Here’s what I would watch closely over the next few procurement cycles:
- Whether domestic manufacturers invest in qualification and reliability testing, not only manufacturing.
- Whether global partners actively build supplier ecosystems in India, rather than shipping finished systems.
- Whether project timelines remain stable as the local content threshold rises.
- Whether auditing and enforcement push for substantive localization instead of superficial compliance.
If these markers improve, the policy could genuinely strengthen India’s HVDC supply chain.

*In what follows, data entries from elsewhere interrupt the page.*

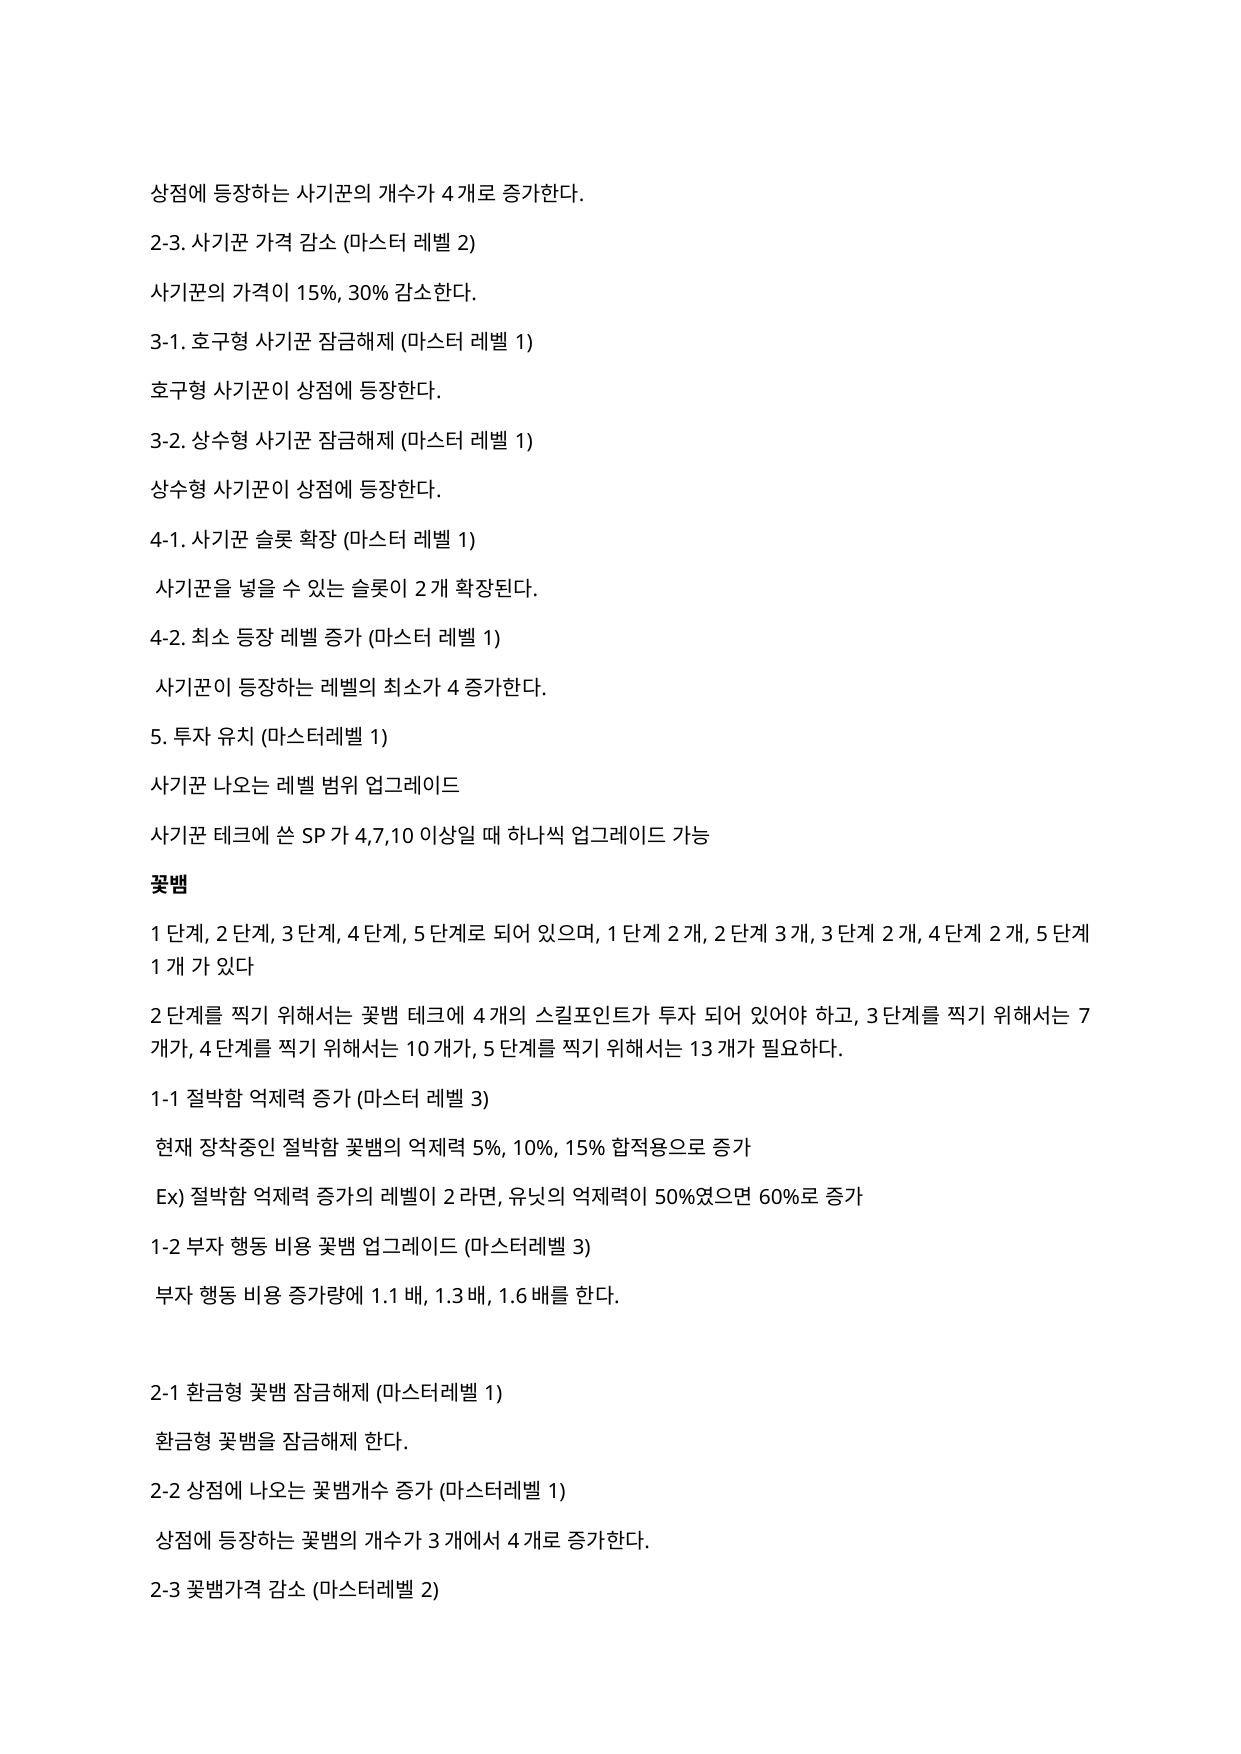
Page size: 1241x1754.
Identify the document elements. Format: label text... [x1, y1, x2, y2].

text 2-1 환금형 꽃뱀 잠금해제 (마스터레벨 1) [150, 1376, 1090, 1406]
text 4-1. 사기꾼 슬롯 확장 (마스터 레벨 1) [150, 523, 1090, 553]
text 사기꾼의 가격이 15%, 30% 감소한다. [150, 276, 1090, 306]
text 상점에 등장하는 사기꾼의 개수가 4개로 증가한다. [150, 177, 1090, 207]
text 1-2 부자 행동 비용 꽃뱀 업그레이드 (마스터레벨 3) [150, 1230, 1090, 1260]
text 1-1 절박함 억제력 증가 (마스터 레벨 3) [150, 1082, 1090, 1112]
text Ex) 절박함 억제력 증가의 레벨이 2라면, 유닛의 억제력이 50%였으면 60%로 증가 [150, 1181, 1090, 1211]
text 3-1. 호구형 사기꾼 잠금해제 (마스터 레벨 1) [150, 325, 1090, 356]
text 호구형 사기꾼이 상점에 등장한다. [150, 375, 1090, 405]
text 2-2 상점에 나오는 꽃뱀개수 증가 (마스터레벨 1) [150, 1475, 1090, 1505]
text 1단계, 2단계, 3단계, 4단계, 5단계로 되어 있으며, 1단계 2개, 2단계 3개, 3단계 2개, 4단계 2개, 5단계 1개 가 있다 [150, 918, 1090, 981]
text 3-2. 상수형 사기꾼 잠금해제 (마스터 레벨 1) [150, 424, 1090, 454]
text 2-3. 사기꾼 가격 감소 (마스터 레벨 2) [150, 227, 1090, 257]
text 환금형 꽃뱀을 잠금해제 한다. [150, 1425, 1090, 1456]
text 현재 장착중인 절박함 꽃뱀의 억제력 5%, 10%, 15% 합적용으로 증가 [150, 1131, 1090, 1161]
text 사기꾼을 넣을 수 있는 슬롯이 2개 확장된다. [150, 572, 1090, 602]
text 2-3 꽃뱀가격 감소 (마스터레벨 2) [150, 1573, 1090, 1604]
text 사기꾼이 등장하는 레벨의 최소가 4 증가한다. [150, 671, 1090, 701]
text 4-2. 최소 등장 레벨 증가 (마스터 레벨 1) [150, 622, 1090, 652]
text 꽃뱀 [150, 868, 1090, 898]
text 상점에 등장하는 꽃뱀의 개수가 3개에서 4개로 증가한다. [150, 1524, 1090, 1554]
text 5. 투자 유치 (마스터레벨 1) [150, 720, 1090, 751]
text 사기꾼 테크에 쓴 SP가 4,7,10 이상일 때 하나씩 업그레이드 가능 [150, 819, 1090, 849]
text 상수형 사기꾼이 상점에 등장한다. [150, 473, 1090, 504]
text 사기꾼 나오는 레벨 범위 업그레이드 [150, 770, 1090, 800]
text 부자 행동 비용 증가량에 1.1배, 1.3배, 1.6배를 한다. [150, 1279, 1090, 1309]
text 2단계를 찍기 위해서는 꽃뱀 테크에 4개의 스킬포인트가 투자 되어 있어야 하고, 3단계를 찍기 위해서는 7개가, 4단계를 찍기 위해서는 10개가, 5단계를 찍기 위해서는 13개가 필요하다. [150, 1000, 1090, 1063]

If not, the phased timeline might simply postpone the inevitable gap between ambition and capability.
A manufacturing roadmap that could reshape procurement culture
Personally, I think this directive has a cultural effect as much as an industrial one. It normalizes the idea that infrastructure procurement can be staged to support capability growth, instead of being purely competitive from day one.
What makes this particularly fascinating is how procurement becomes an instrument of industrial learning. When requirements change predictably, companies can plan long-term investments in skills, machinery, and supplier development. That contrasts with unstable policy environments where firms hesitate to spend because they can’t forecast the rules.
This raises a deeper question: will India extend this “phased competence-building” logic to other grid technologies and high-value components? If policymakers apply the same realism to transformers, switchgear, protection systems, and controls, then “local content” could start meaning something truly strategic.
From my perspective, the long-term prize is an ecosystem where domestic firms compete on performance—not just meet percentages. That’s how industrial policy stops being rhetoric and starts being a durable advantage.
In conclusion, this HVDC local content directive feels like an unusually grounded form of industrial ambition. Personally, I think it balances the government’s desire for Aatmanirbhar Bharat with the engineering and supply-chain realities that would otherwise slow down essential grid upgrades. The real test will begin when companies treat the phased ramp-up not as permission to comply cheaply, but as an obligation to build real capability.
What’s your view: do you think phasing local content will actually accelerate domestic competence in HVDC, or will it mainly delay the day of harder compliance?